_WRITTEN TASK_:
Counting case-sensitively, how many lines in the records below contain the string "sets"? Reply with the number alone.
[Opening RECORDS FOR THE EXERCISE section]
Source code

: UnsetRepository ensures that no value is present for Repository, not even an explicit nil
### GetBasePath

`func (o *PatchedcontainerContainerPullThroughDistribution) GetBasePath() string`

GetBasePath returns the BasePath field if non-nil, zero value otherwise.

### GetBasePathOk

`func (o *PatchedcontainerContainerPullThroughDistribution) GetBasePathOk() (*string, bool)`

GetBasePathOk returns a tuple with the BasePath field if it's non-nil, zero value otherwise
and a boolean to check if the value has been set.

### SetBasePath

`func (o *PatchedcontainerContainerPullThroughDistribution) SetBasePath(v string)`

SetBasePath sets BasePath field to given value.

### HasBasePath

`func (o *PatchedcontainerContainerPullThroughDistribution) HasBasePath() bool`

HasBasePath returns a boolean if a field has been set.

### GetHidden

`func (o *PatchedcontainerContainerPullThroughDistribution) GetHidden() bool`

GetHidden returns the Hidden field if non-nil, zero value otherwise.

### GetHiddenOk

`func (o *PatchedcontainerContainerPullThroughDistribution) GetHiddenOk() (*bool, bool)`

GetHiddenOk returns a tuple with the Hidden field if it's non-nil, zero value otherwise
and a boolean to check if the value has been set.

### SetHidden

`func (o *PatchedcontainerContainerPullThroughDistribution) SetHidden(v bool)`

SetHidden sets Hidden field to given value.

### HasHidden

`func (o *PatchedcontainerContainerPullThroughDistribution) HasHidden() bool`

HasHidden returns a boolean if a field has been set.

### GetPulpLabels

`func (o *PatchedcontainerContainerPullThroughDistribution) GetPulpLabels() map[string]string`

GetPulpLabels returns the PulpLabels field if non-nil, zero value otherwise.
[Closing RECORDS FOR THE EXERCISE section]
_SOLUTION FOR THIS PROBLEM_:
2